Absurd I say . . . and so does Mark Armitage and Robinjit Eagleson who published a dissent to the opinion. Mr. Armitage serves as Executive Director/General Counsel of Michigan’s Attorney Discipline Board and Ms. Eagleson serves as Ethics Counsel at the State Bar of Michigan. If any should know the confusion set forth by this opinion, it is they. The dissent essentially makes the point that you should say what you mean and mean what you say; and if the words in the rule don’t fit what you want, change the wording. That is exactly what Oregon did by changing the opening language of its version of RPC 4.2 to state, “In representing a client or the lawyer’s own interests (emphasis added). . .” Instead, the majority opinion has reached an inapposite conclusion by suggesting that the text of the rule and its comments should be disregarded and that policy dictates that lawyers should not be having conversations with represented parties without consent of their lawyers because . . . well . . . they will do dastardly things to take advantage of the situation. Lawyers representing themselves in a divorce would then need permission from opposing counsel before attempting to reconcile with their spouse. Ai Yi Yi!!

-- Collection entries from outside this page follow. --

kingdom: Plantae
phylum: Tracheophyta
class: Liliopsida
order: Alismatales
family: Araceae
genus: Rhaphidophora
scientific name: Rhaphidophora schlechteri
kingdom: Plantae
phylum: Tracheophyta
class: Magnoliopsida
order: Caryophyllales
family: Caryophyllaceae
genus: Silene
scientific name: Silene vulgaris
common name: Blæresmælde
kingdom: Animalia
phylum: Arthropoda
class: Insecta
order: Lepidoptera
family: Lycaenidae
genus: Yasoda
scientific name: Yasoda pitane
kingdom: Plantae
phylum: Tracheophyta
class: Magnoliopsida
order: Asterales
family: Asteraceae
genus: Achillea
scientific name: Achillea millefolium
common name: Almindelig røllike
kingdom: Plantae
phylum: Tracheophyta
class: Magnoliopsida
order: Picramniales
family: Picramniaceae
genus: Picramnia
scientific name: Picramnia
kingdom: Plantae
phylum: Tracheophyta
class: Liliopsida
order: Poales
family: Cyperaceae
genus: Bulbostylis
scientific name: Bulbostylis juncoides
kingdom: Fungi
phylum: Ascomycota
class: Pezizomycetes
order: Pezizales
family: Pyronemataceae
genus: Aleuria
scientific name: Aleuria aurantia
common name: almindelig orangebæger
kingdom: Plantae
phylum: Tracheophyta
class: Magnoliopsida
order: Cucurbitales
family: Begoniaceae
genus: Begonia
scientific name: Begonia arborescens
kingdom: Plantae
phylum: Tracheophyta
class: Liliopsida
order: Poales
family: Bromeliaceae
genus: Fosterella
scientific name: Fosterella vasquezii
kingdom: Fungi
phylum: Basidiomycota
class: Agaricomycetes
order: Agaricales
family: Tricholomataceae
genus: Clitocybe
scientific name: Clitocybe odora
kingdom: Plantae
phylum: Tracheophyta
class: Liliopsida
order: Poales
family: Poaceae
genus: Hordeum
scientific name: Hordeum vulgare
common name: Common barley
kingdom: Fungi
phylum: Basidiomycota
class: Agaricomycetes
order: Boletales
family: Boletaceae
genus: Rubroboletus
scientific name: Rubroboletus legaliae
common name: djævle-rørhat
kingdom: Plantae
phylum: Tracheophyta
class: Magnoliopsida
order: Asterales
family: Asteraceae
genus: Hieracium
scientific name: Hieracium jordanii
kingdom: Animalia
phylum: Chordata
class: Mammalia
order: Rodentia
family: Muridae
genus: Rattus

Returning to my ethics presentation, I voiced my concerns with the opinion and a colleague questioned whether the pro se lawyer could just retain counsel to put himself back in the position solely as the client. I thought about that for a minute and it seemed that the opinion failed to even address that possibility. So, people . . . can a represented lawyer have a direct communication with another represented party without the consent of their lawyer? Even under the confusion of the recent ABA opinion, one would think they could . . . or not. I guess it really depends on whether the words in a particular Rule of Professional Conduct mean anything or not. I’m glad I could clear all this up with you. Now, going forward, be sure to follow the rules or you could be in for a rude awakening.